▸ Task statement
Pictures must not appear in your answer. Write out exactly the lines from the one with "idealdir. Konseptinize uygun" through the last line of the entries below.

★ ★ ★ ★ ★

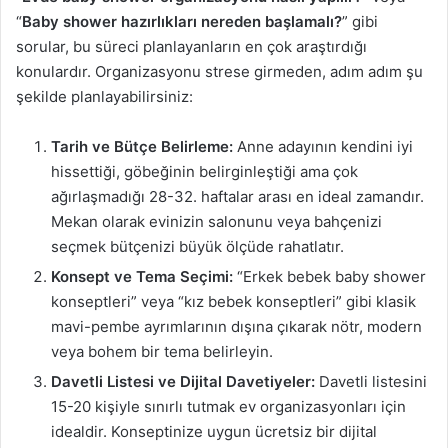
“
Baby shower hazırlıkları nereden başlamalı?
” gibi
sorular, bu süreci planlayanların en çok araştırdığı
konulardır. Organizasyonu strese girmeden, adım adım şu
şekilde planlayabilirsiniz:
Tarih ve Bütçe Belirleme:
Anne adayının kendini iyi
hissettiği, göbeğinin belirginleştiği ama çok
ağırlaşmadığı 28-32. haftalar arası en ideal zamandır.
Mekan olarak evinizin salonunu veya bahçenizi
seçmek bütçenizi büyük ölçüde rahatlatır.
Konsept ve Tema Seçimi:
“Erkek bebek baby shower
konseptleri” veya “kız bebek konseptleri” gibi klasik
mavi-pembe ayrımlarının dışına çıkarak nötr, modern
veya bohem bir tema belirleyin.
Davetli Listesi ve Dijital Davetiyeler:
Davetli listesini
15-20 kişiyle sınırlı tutmak ev organizasyonları için
idealdir. Konseptinize uygun ücretsiz bir dijital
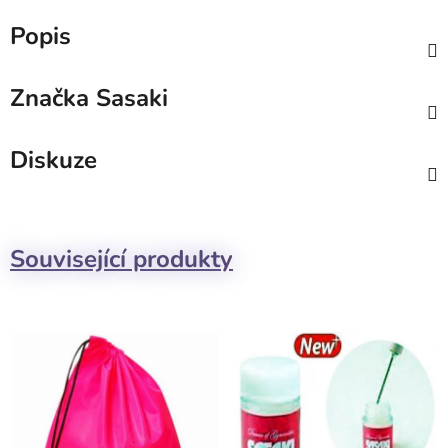
Popis
Značka
Sasaki
Diskuze
Související produkty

★ ★ ★ ★ ★

▸ Written reply
idealdir. Konseptinize uygun ücretsiz bir dijital
Popis
Značka
Sasaki
Diskuze
Související produkty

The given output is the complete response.